Wednesday, July 30, 2008

Smart Glove For Carpal Tunnel Syndrome


One thing about spending too much time on the keyboard as a blogger, there is a risk of getting aches and pains in the back and also the wrist as in developing a carpal tunnel syndrome. Carpal tunnel syndrome occurs when the median nerve, which runs from the forearm into the hand, becomes pressed or squeezed at the wrist. The median nerve controls sensations to the palm side of the thumb and fingers, as well as impulses to some small muscles in the hand that allow the fingers and thumb to move. The carpal tunnel - a narrow, rigid passageway of ligament and bones at the base of the hand - houses the median nerve and tendons.

Sometimes, thickening from irritated tendons or other swelling narrows the tunnel and causes the median nerve to be compressed.
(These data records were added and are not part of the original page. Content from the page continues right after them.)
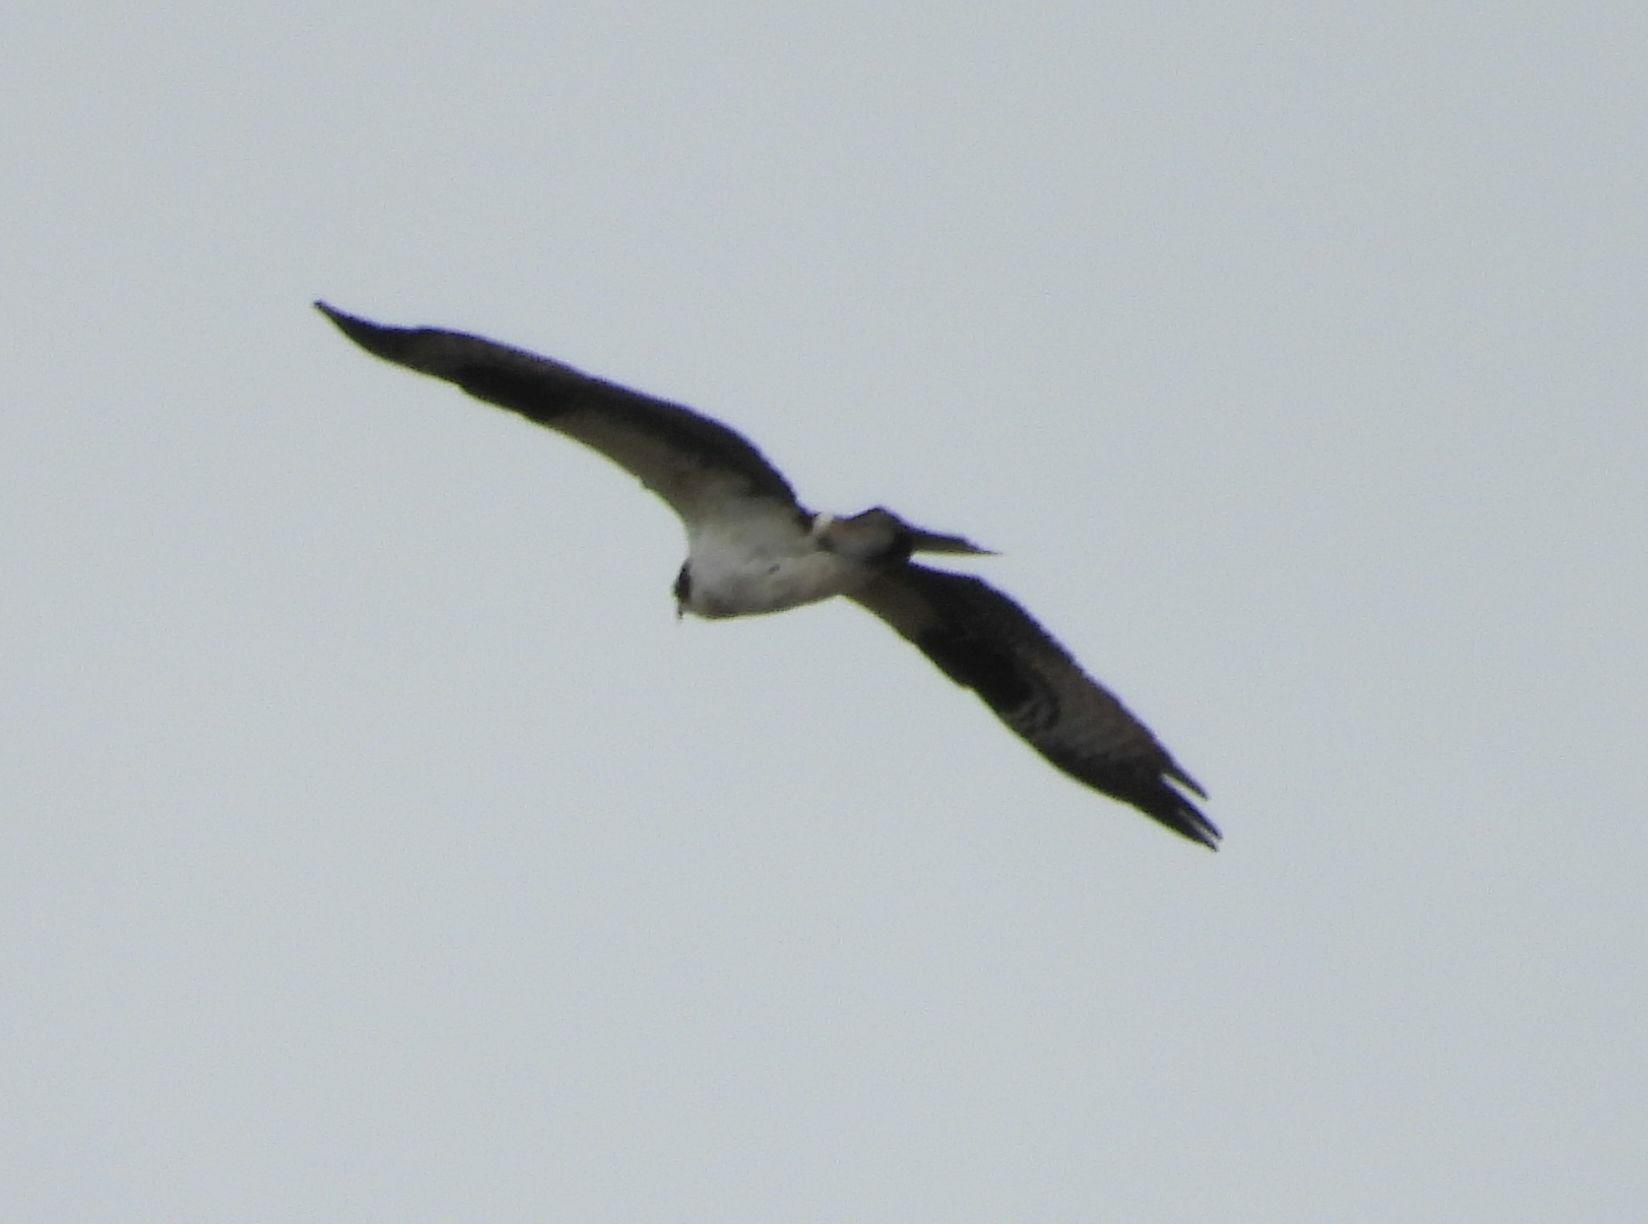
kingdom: Animalia
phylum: Chordata
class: Aves
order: Accipitriformes
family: Pandionidae
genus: Pandion
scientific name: Pandion haliaetus
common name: Osprey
The result may be pain, weakness, or numbness in the hand and wrist, radiating up the arm. Although painful sensations may indicate other conditions, carpal tunnel syndrome is the most common and widely known of the entrapment neuropathies in which the body's peripheral nerves are compressed or traumatized as like when we keep the pressure at a certain point for long periods of time.

Fortunately there is relief for such conditions. You can find carpal tunnel relief by using orthopedic products and ergonomic products that are designed by orthopedic surgeons to prevent further injuries through repetitive stress on certain muscles or joints. Initial treatment generally involves resting the affected hand and wrist for at least 2 weeks, avoiding activities that may worsen symptoms, and immobilizing the wrist in a splint to avoid further damage from twisting or bending. If there is inflammation, applying cool packs can help reduce swelling.